A column by Gideon Levy's during the war led to a mass cancellation |
CAMERA Snapshots..
21 September '14..
Last Friday (Sept. 12), Haaretz publisher Amos Schocken hosted an unusual meeting with more than 100 Israelis out of a reported total of 600 subscribers who recently cancelled their subscription to the daily paper. The mass cancellation was widely regarded by the Israeli media as a response to a July opinion piece by Haaretz columnist Gideon Levy attacking the morality of Israeli pilots participating in Operation Protective Edge:
I would like to meet the pilot or the operator of the drone who pushed the death button. How do you sleep at night, pilot? Did you see the pictures of the death and destruction you sowed – on television, and not just in the crosshairs? Did you see the crushed bodies, the bleeding wounded, the frightened children, the horrified women and the terrible destruction you sowed from your sophisticated plane? It’s all your doing, you excellent young man.
The Seventh Eye, an Israeli media watchdog, published a detailed account of the meeting, which ended in a mass walkout by the audience.
Things started smoothly enough, with the crowd granting a warm reception to both Schocken and Haaretz Editor Aluf Benn as the two described the paper's liberal policy. Benn reassured: "We are not the United Nations, we are Israelis, we live within Israeli society, and as such we covered the events that happened to the Israeli side."
Things quickly unraveled, however, once the floor was opened to questions from the audience. The Seventh Eye reported:
Zuzovsky says he was a Haaretz subscriber for a total of 60 years, and had canceled his subscription twice – both times because of Gideon Levy. His wife, Zuzovsky said, was the widow of an Air Force pilot, and he cannot bring home a newspaper comparing her grandchildren's grandfather to murderers.
The "Seventh Eye" describes how the atmosphere in the meeting slowly devolved from a high cultured social tête-à-tête to a no holds barred tit-for-tat:
The exchanges with the publisher shattered any sense of hierarchy in the room. “No one canceled his subscription because of Nehemia Strassler,” [a Haaretz economics writer] shouted someone in the hall. “Yes!” screamed other members of the audience [in agreement]. “There were those,” says Schocken. “There were not! None!” one shouted back.” “Let's try to keep the order," pleaded Schocken.
Another audience member announced he will not renew his subscription of 39 years until Levy apologizes. The next, who identified himself as a Haaretz reader for 35 years, announced theatrically that he will turn his back to the stage and only then speak. He is received with applause. He demanded Levy's apology as a condition to renew his subscription. Various other speakers, including ex-pilots, echoed similar sentiments to loud applause.

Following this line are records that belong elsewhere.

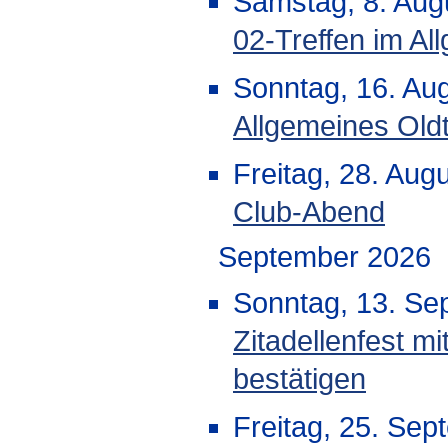
Samstag, 8. Aug
02-Treffen im Al
Sonntag, 16. Au
Allgemeines Oldt
Freitag, 28. Aug
Club-Abend
September 2026
Sonntag, 13. Se
Zitadellenfest mi
bestätigen
Freitag, 25. Sep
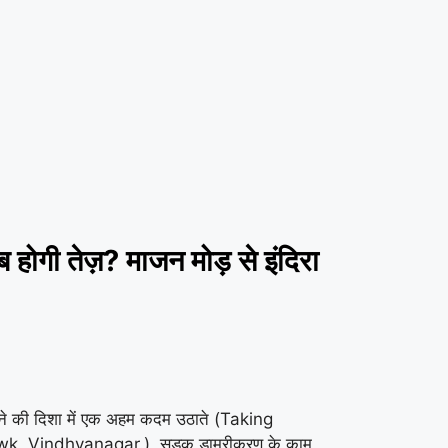
ी तेज़? माजन मोड़ से इंदिरा
े की दिशा में एक अहम कदम उठाते (Taking
Chowk, Vindhyanagar.) सड़क डामरीकरण के काम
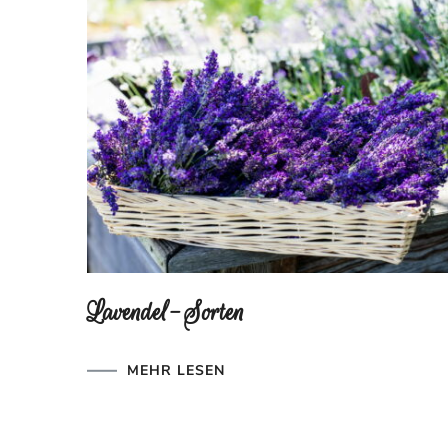
Lavendel-Sorten
MEHR LESEN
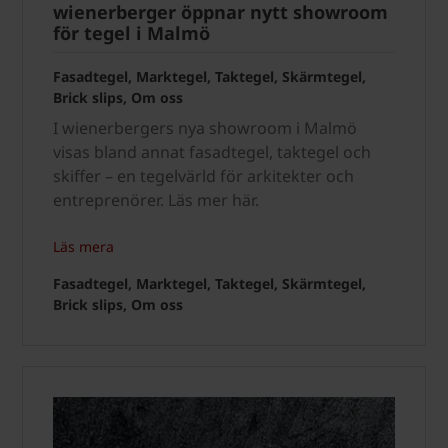
wienerberger öppnar nytt showroom
för tegel i Malmö
Fasadtegel, Marktegel, Taktegel, Skärmtegel,
Brick slips, Om oss
I wienerbergers nya showroom i Malmö
visas bland annat fasadtegel, taktegel och
skiffer – en tegelvärld för arkitekter och
entreprenörer. Läs mer här.
Läs mera
Fasadtegel, Marktegel, Taktegel, Skärmtegel,
Brick slips, Om oss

As members of the agitated audience left the room, those remaining heckled Schocken who admonished: "You were Haaretz subscribers, you can be ‘Haaretz unsubscribers’ but we can still talk like civilized people." The diminished crowd grew increasingly hostile as the publisher argued that Levy was had been proven right when he wrote a similar article in the past. Finally, Schocken gave up on the possibility of convincing many to renew their subscriptions, and the former Haaretz readers left the room.